分散データベース(ブンサンデータベース)の意味や読み方など、初心者にもわかりやすいように丁寧に解説しています。

作成日: 更新日:

読み方

日本語表記

分散データベース (ブンサンデータベース)

英語表記

distributed database (ディストリビューテッドデータベース)

用語解説

分散データベースとは、文字通りデータを複数の場所に「分散」させて保存し、それらを全体として一つのデータベースとして機能させるシステムのことである。従来の集中型データベースがデータを単一のサーバーやストレージに集約して管理するのに対し、分散データベースではデータがネットワークで接続された複数のコンピュータ(ノードと呼ぶ)にまたがって配置される。これにより、システム全体の可用性、スケーラビリティ、性能の向上を目指す。例えば、非常に多くのユーザーが同時にアクセスするWebサービスや、膨大な量のデータを扱うシステムにおいて、単一のデータベースでは処理能力や保存容量に限界が来る場合がある。分散データベースはこのような課題を解決するための強力なアプローチの一つである。データを物理的に異なる場所に置くことで、一部の障害がシステム全体に影響を与えにくくしたり、データに近い場所からアクセスすることで処理速度を向上させたりする効果が期待できる。

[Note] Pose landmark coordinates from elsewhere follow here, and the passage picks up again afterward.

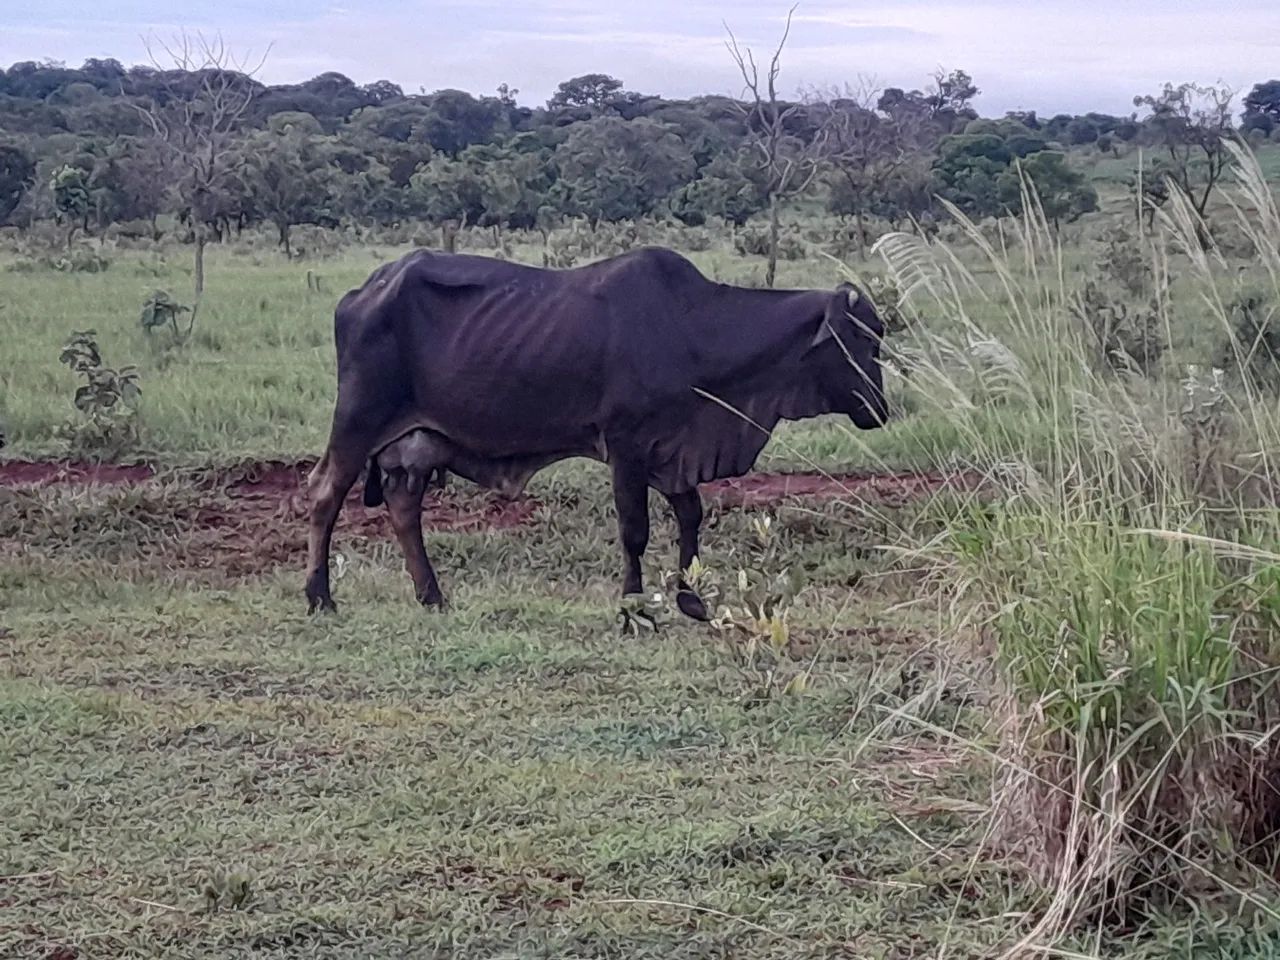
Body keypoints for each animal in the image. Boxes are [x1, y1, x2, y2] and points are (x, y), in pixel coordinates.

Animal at [305, 246, 888, 622]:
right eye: (860, 339)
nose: (881, 409)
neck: (695, 330)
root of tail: (364, 291)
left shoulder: (672, 452)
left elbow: (691, 515)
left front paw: (691, 600)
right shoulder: (626, 449)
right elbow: (635, 532)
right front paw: (633, 607)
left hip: (417, 443)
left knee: (405, 510)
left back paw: (432, 596)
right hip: (358, 422)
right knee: (325, 494)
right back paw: (320, 597)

分散データベースにおけるデータの分散方法は主に二つの考え方がある。一つは「レプリケーション(複製)」であり、同じデータを複数のノードに複製して保存する方法である。これにより、あるノードが故障しても別のノードが同じデータを持っているため、システム全体の稼働を継続できる。また、読み込み処理の負荷を複数のノードに分散させることができ、読み込み性能の向上にも寄与する。もう一つは「シャーディング(分割)」であり、データベース全体を意味のある単位で分割し、それぞれの断片(シャード)を異なるノードに割り当てて保存する方法である。例えば、顧客IDの範囲でデータを分割し、IDが1〜1000の顧客データはノードAに、1001〜2000の顧客データはノードBに保存するといった形である。シャーディングは、データ量の増大に対応しやすく、書き込み処理の負荷を分散させる効果がある。多くの場合、これらのレプリケーションとシャーディングを組み合わせて、システム要件に応じた最適な分散構成が構築される。

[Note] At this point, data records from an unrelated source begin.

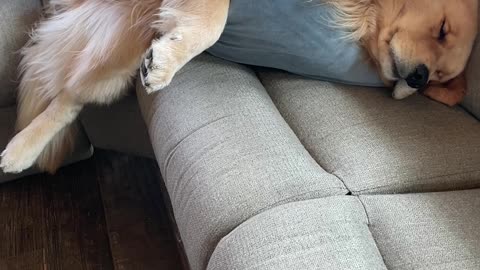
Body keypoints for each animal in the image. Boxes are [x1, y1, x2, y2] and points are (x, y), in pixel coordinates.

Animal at [0, 0, 478, 173]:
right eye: (441, 29)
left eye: (440, 77)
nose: (419, 78)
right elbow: (217, 13)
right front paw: (171, 59)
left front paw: (166, 60)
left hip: (115, 61)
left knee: (69, 98)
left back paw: (22, 151)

分散データベースの主なメリットはいくつか挙げられる。まず「スケーラビリティ」の高さである。データ量やアクセス数の増加に伴い、必要に応じてノードを追加することで、システムを比較的容易に拡張できる。単一の高性能なサーバーをスケールアップするよりも、複数の汎用サーバーを並列に利用するスケールアウトのアプローチを取りやすい。次に「可用性」の向上がある。複数のノードにデータが分散・複製されているため、一部のノードが故障したり、ネットワークに障害が発生したりしても、システム全体が停止することなく稼働を続けられる可能性が高い。これは「フォールトトレランス(耐障害性)」が高いと表現される。また「性能」の面でも優位性がある。ユーザーに近い地理的な場所にデータを配置することでネットワーク遅延を削減したり、処理を複数のノードに並列で実行させたりすることで、高速なデータアクセスや処理が可能になる。さらに「地理的分散」が可能になるため、遠隔地のユーザーにも低遅延でサービスを提供できるほか、大規模な災害時におけるデータ保護や事業継続計画(BCP)の観点からも有効である。

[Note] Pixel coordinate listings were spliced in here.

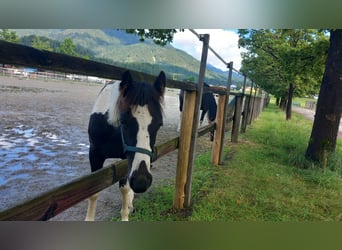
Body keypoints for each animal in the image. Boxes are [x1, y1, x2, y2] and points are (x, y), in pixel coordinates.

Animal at [85, 70, 166, 221]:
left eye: (159, 124)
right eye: (123, 121)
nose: (141, 181)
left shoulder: (124, 159)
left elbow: (125, 188)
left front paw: (125, 215)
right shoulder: (94, 154)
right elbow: (94, 192)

一方で、分散データベースにはいくつかのデメリットや課題も存在する。最大の課題の一つは「システム全体の複雑性」が増大することである。複数のノードにデータが分散しているため、データの配置、ノード間の同期、障害時の切り替え、データのバックアップと復旧など、設計、開発、運用管理が集中型データベースと比較して格段に複雑になる。この複雑性が運用コストの増大にも繋がりやすい。また、「データの一貫性」の維持も難しい課題である。データが複数のノードに分散・複製されている環境では、すべてのノードで常にデータが最新かつ整合性が取れている状態を保証することが極めて困難になる場合がある。特に、書き込み処理が頻繁に発生し、かつ複数のノード間で同時に更新が行われるようなシナリオでは、一時的にデータに不整合が生じる可能性がある。これを許容し、最終的には一貫性が保たれる「結果整合性(Eventually Consistent)」という考え方が採用されることも多い。さらに、「分散トランザクション」の管理も複雑である。集中型データベースでは容易に保証されるACID特性(原子性、一貫性、独立性、永続性)を、分散環境で完全に維持しようとすると、処理性能が大幅に低下したり、システムの複雑性がさらに増したりする傾向がある。このため、厳密なACID特性よりも可用性やスケーラビリティを優先するデータベースも多く存在する。ノード間のデータ通信による「ネットワークオーバーヘッド」も、システムの性能に影響を与える可能性がある。

これらのメリットとデメリットを考慮し、分散データベースは、ビッグデータ解析、IoTデータ処理、大規模なソーシャルネットワーキングサービス、Eコマースサイトなど、大量のデータと高負荷なアクセスを捌く必要がある現代のシステムにおいて、不可欠な技術の一つとして広く採用されている。特に、高い可用性とスケーラビリティが求められる環境でその真価を発揮する。リレーショナルデータベースの特性を持たないNoSQLデータベースの一部も、この分散データベースの考え方を基盤としていることが多い。